BRIEF: Omit the pictures and reproduce the rest of the listing exactly.

Segment Start: AVAILABLE DATA

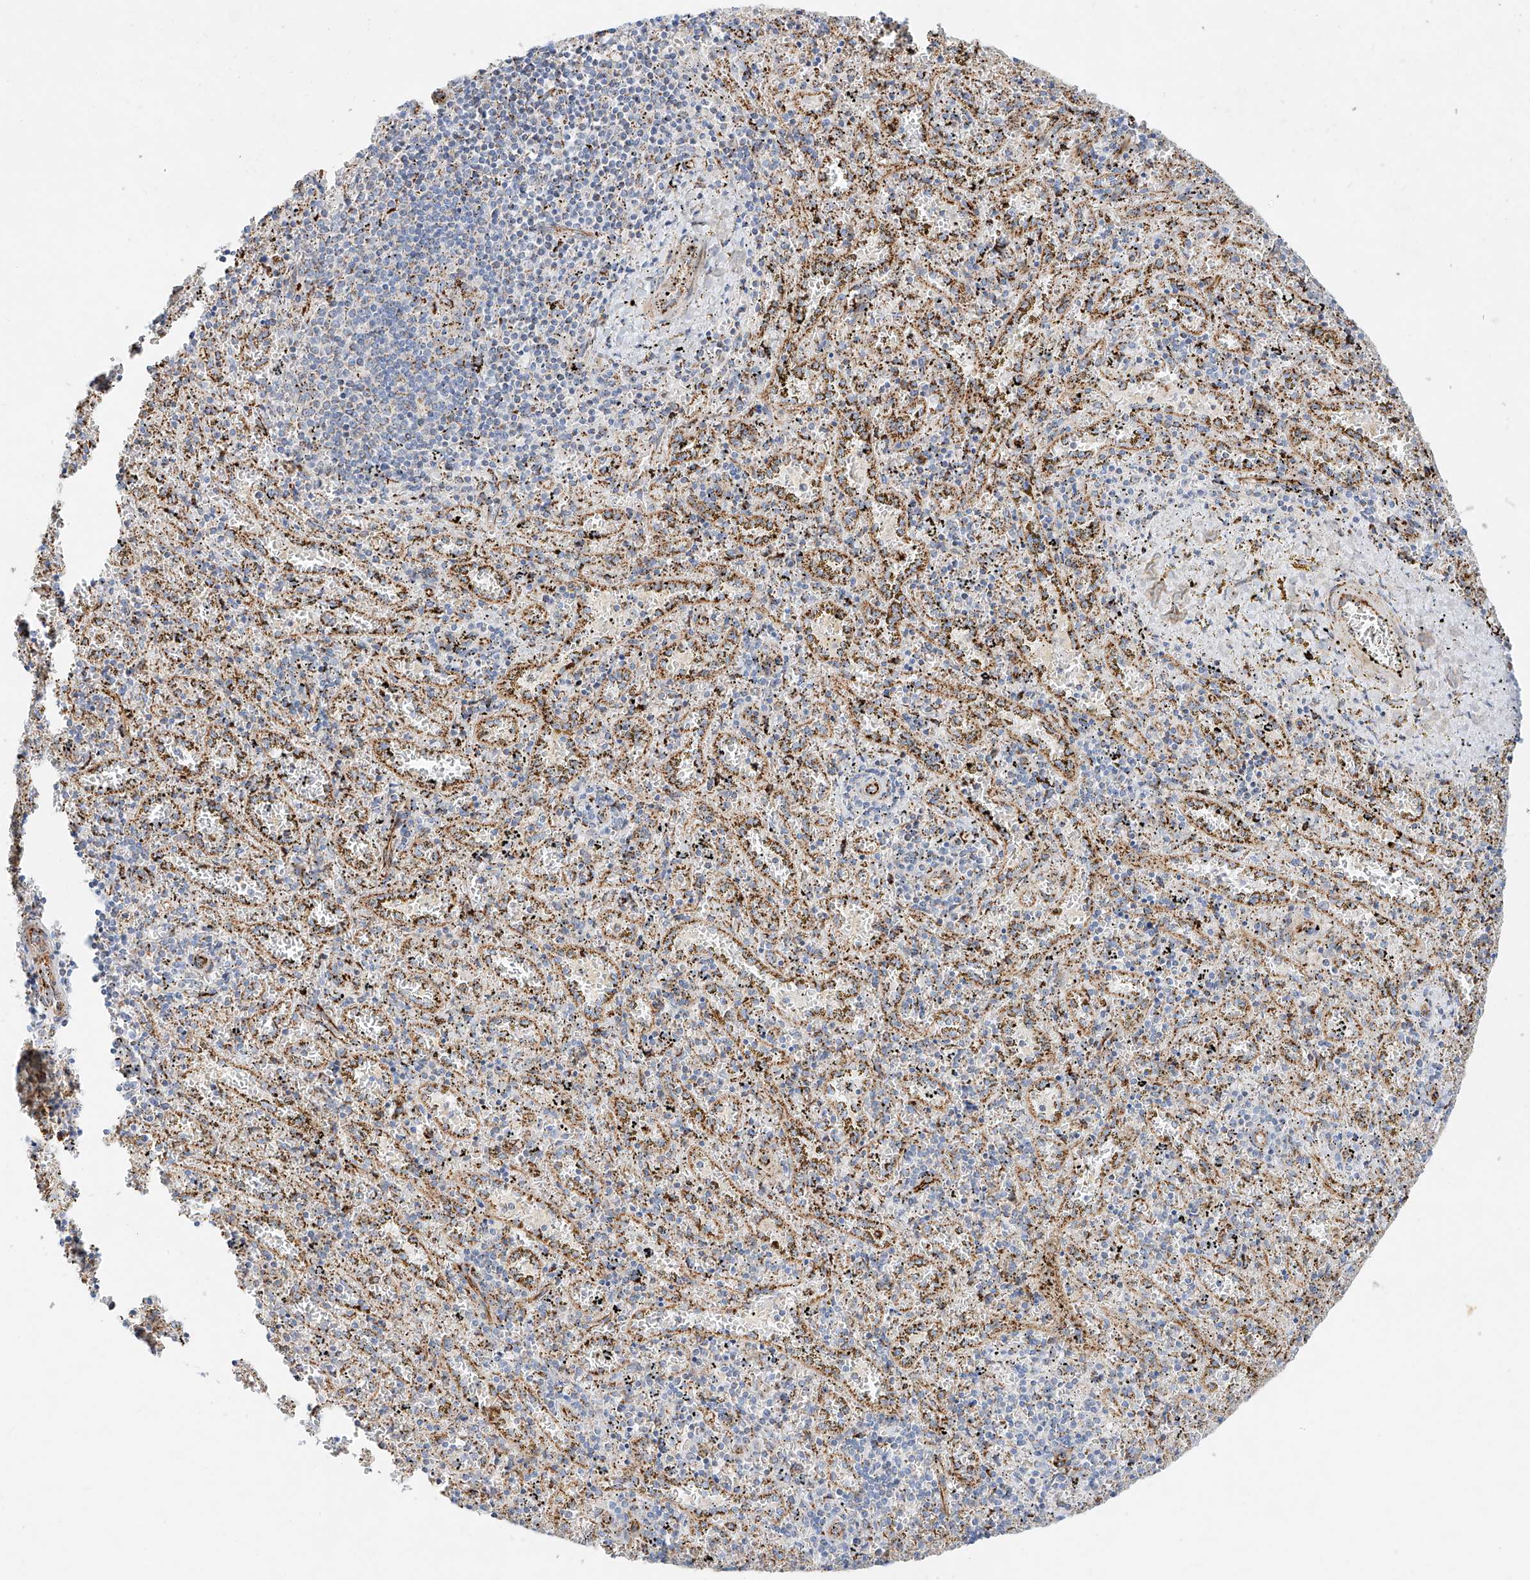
{"staining": {"intensity": "moderate", "quantity": "<25%", "location": "cytoplasmic/membranous"}, "tissue": "spleen", "cell_type": "Cells in red pulp", "image_type": "normal", "snomed": [{"axis": "morphology", "description": "Normal tissue, NOS"}, {"axis": "topography", "description": "Spleen"}], "caption": "Immunohistochemical staining of normal spleen exhibits <25% levels of moderate cytoplasmic/membranous protein staining in about <25% of cells in red pulp. The protein of interest is stained brown, and the nuclei are stained in blue (DAB IHC with brightfield microscopy, high magnification).", "gene": "CST9", "patient": {"sex": "male", "age": 11}}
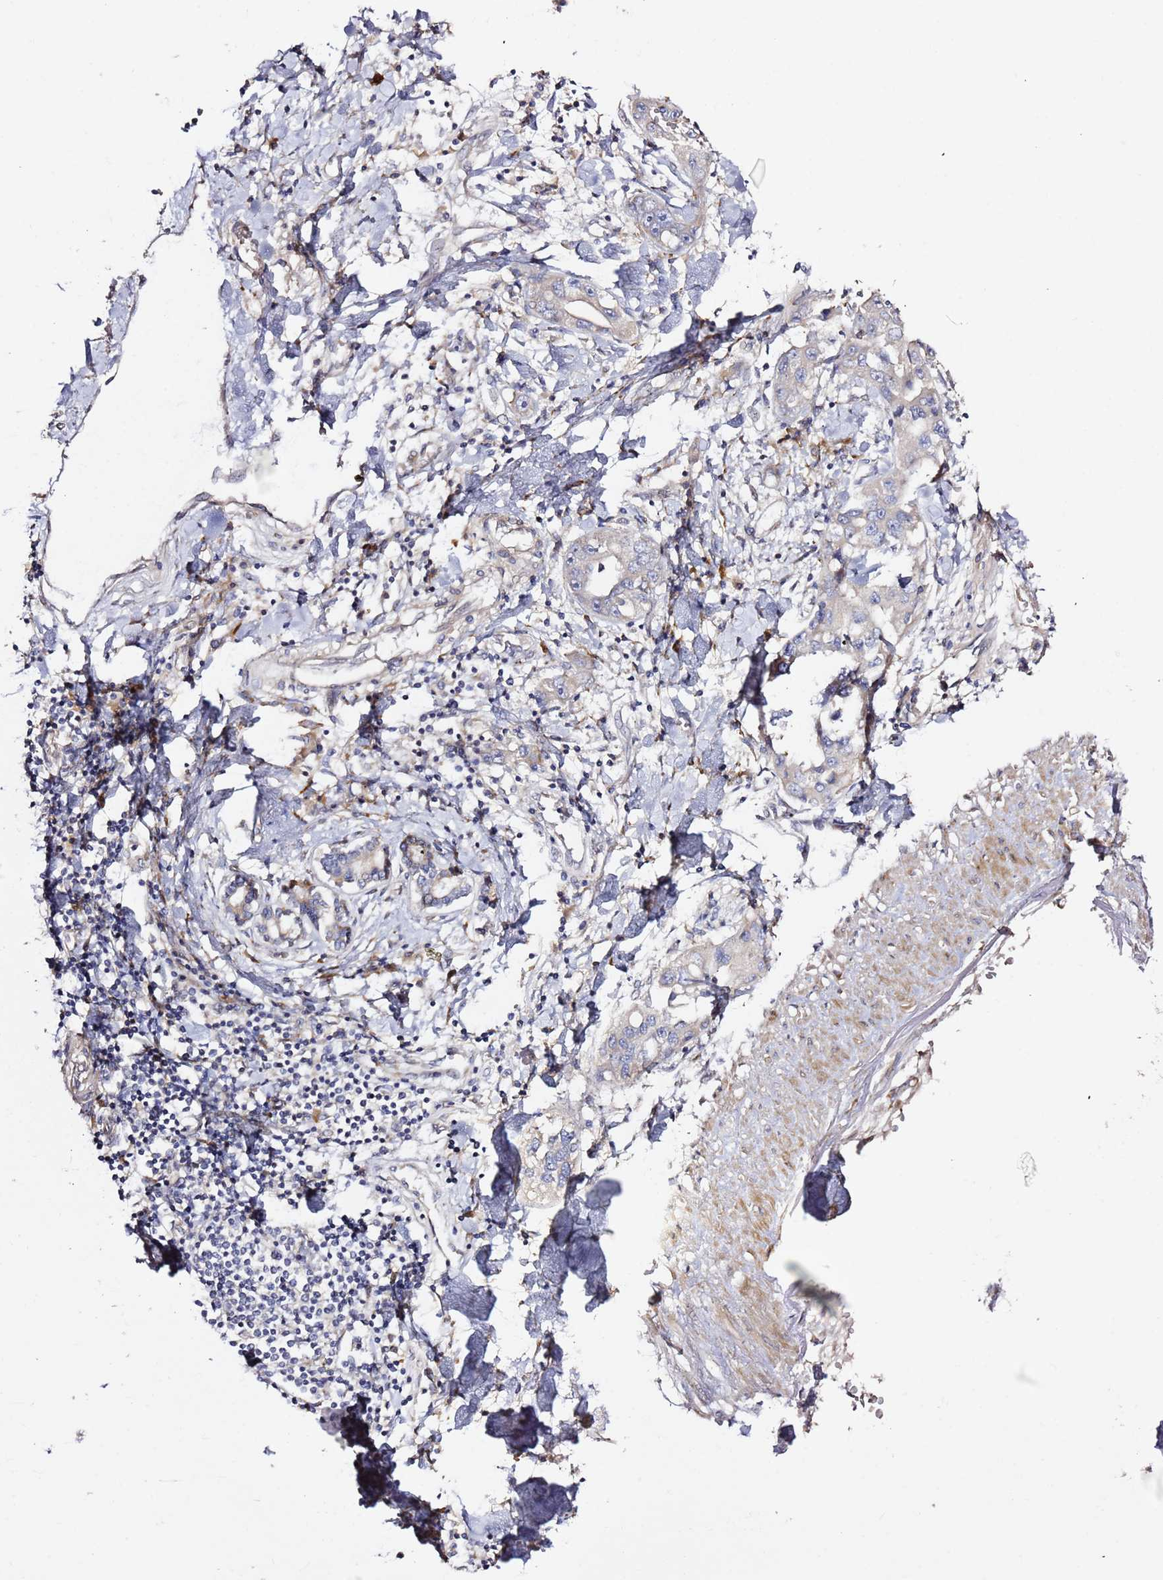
{"staining": {"intensity": "negative", "quantity": "none", "location": "none"}, "tissue": "liver cancer", "cell_type": "Tumor cells", "image_type": "cancer", "snomed": [{"axis": "morphology", "description": "Cholangiocarcinoma"}, {"axis": "topography", "description": "Liver"}], "caption": "Tumor cells show no significant positivity in cholangiocarcinoma (liver).", "gene": "HSD17B7", "patient": {"sex": "male", "age": 59}}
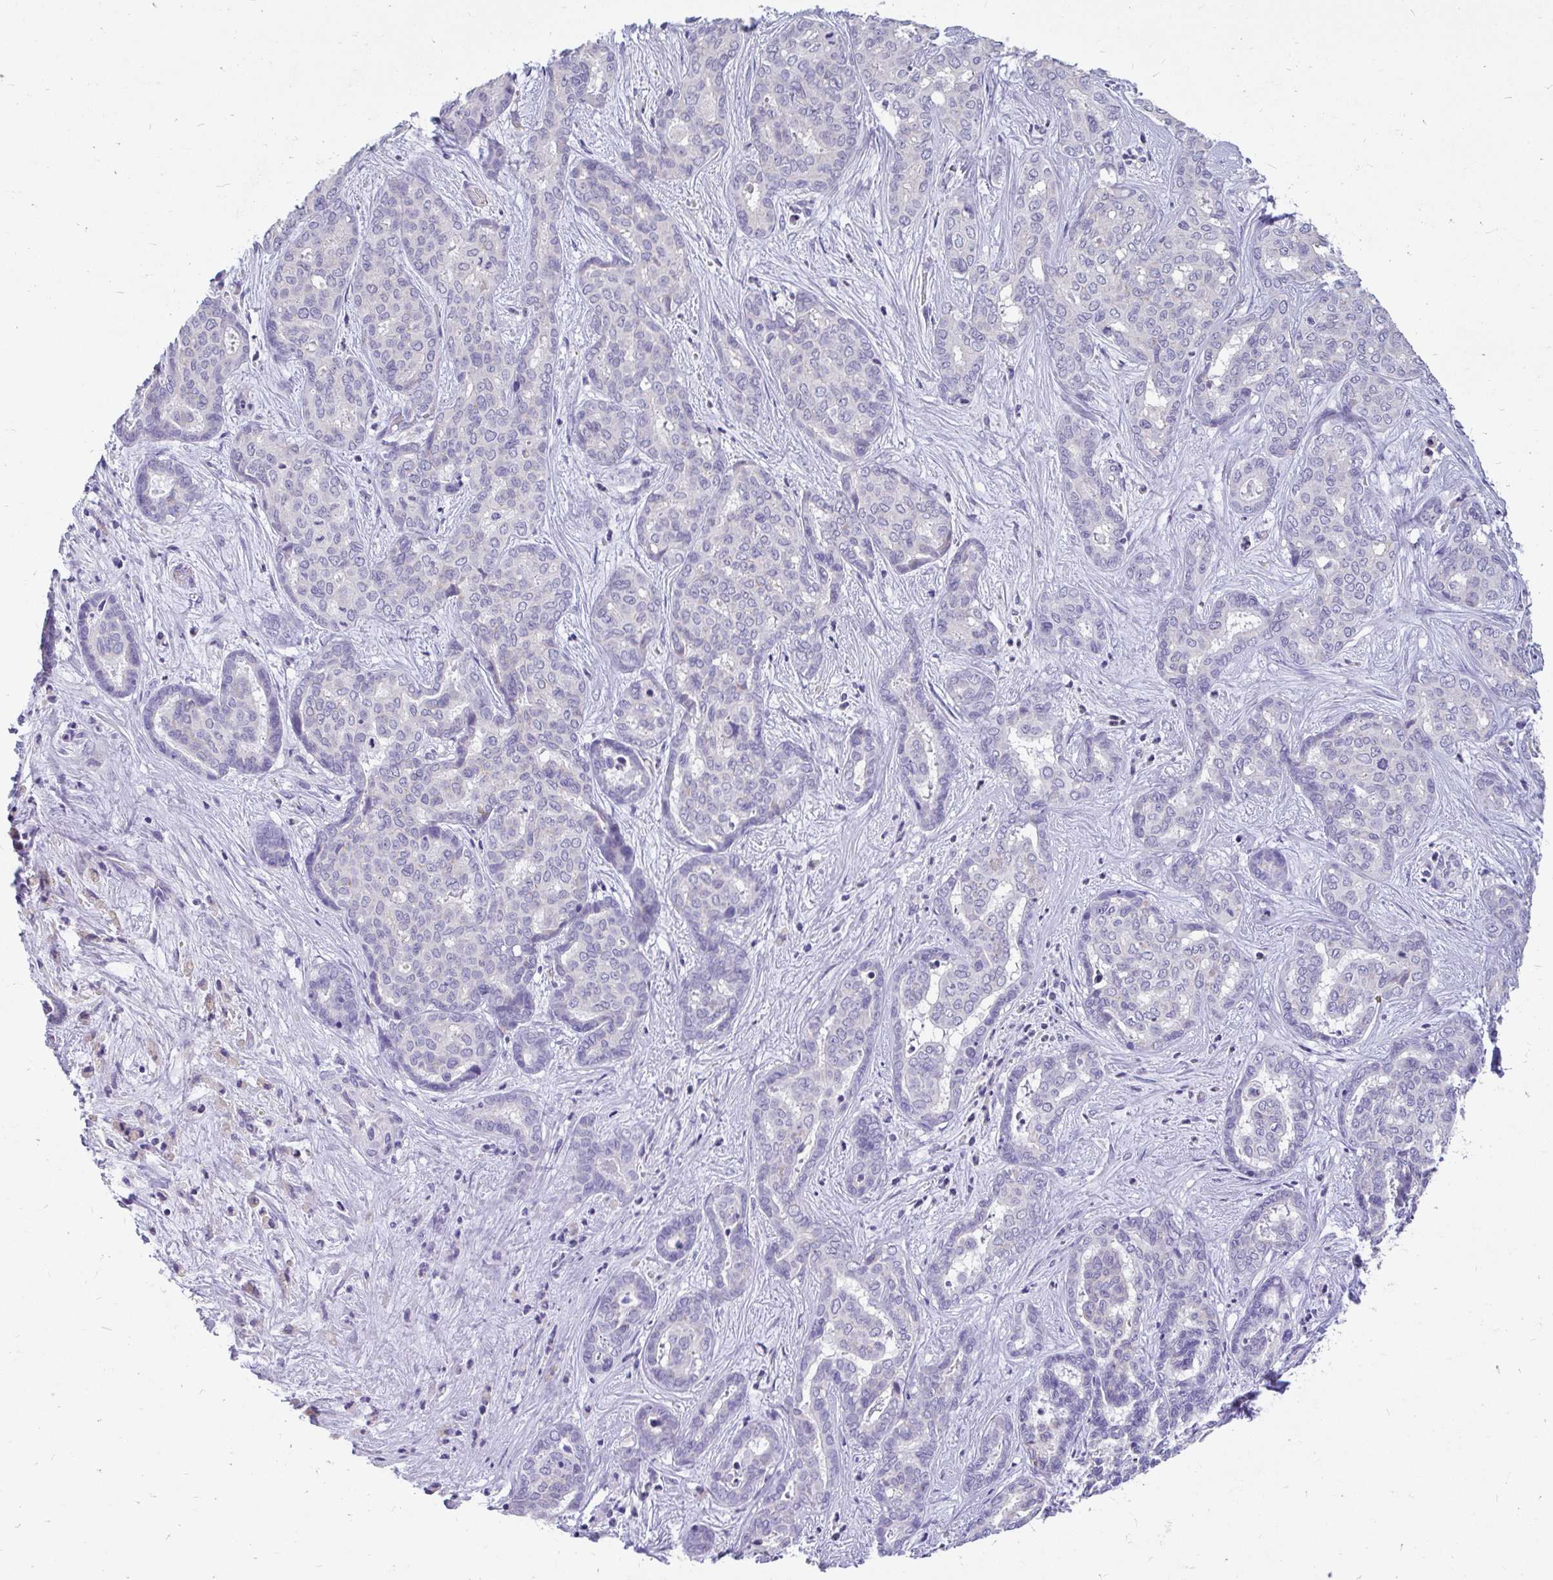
{"staining": {"intensity": "negative", "quantity": "none", "location": "none"}, "tissue": "liver cancer", "cell_type": "Tumor cells", "image_type": "cancer", "snomed": [{"axis": "morphology", "description": "Cholangiocarcinoma"}, {"axis": "topography", "description": "Liver"}], "caption": "The histopathology image reveals no staining of tumor cells in liver cancer (cholangiocarcinoma).", "gene": "INTS5", "patient": {"sex": "female", "age": 64}}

Segment End: AVAILABLE DATA

TASK OUTPUT:
{"staining": {"intensity": "moderate", "quantity": "<25%", "location": "cytoplasmic/membranous"}, "tissue": "spleen", "cell_type": "Cells in red pulp", "image_type": "normal", "snomed": [{"axis": "morphology", "description": "Normal tissue, NOS"}, {"axis": "topography", "description": "Spleen"}], "caption": "Immunohistochemical staining of normal spleen exhibits <25% levels of moderate cytoplasmic/membranous protein staining in about <25% of cells in red pulp. The protein of interest is stained brown, and the nuclei are stained in blue (DAB IHC with brightfield microscopy, high magnification).", "gene": "CST9", "patient": {"sex": "male", "age": 11}}
{"staining": {"intensity": "negative", "quantity": "none", "location": "none"}, "tissue": "liver cancer", "cell_type": "Tumor cells", "image_type": "cancer", "snomed": [{"axis": "morphology", "description": "Cholangiocarcinoma"}, {"axis": "topography", "description": "Liver"}], "caption": "Tumor cells show no significant positivity in cholangiocarcinoma (liver).", "gene": "HSD17B7", "patient": {"sex": "male", "age": 59}}
{"staining": {"intensity": "negative", "quantity": "none", "location": "none"}, "tissue": "liver cancer", "cell_type": "Tumor cells", "image_type": "cancer", "snomed": [{"axis": "morphology", "description": "Cholangiocarcinoma"}, {"axis": "topography", "description": "Liver"}], "caption": "The histopathology image reveals no staining of tumor cells in liver cancer (cholangiocarcinoma).", "gene": "INTS5", "patient": {"sex": "female", "age": 64}}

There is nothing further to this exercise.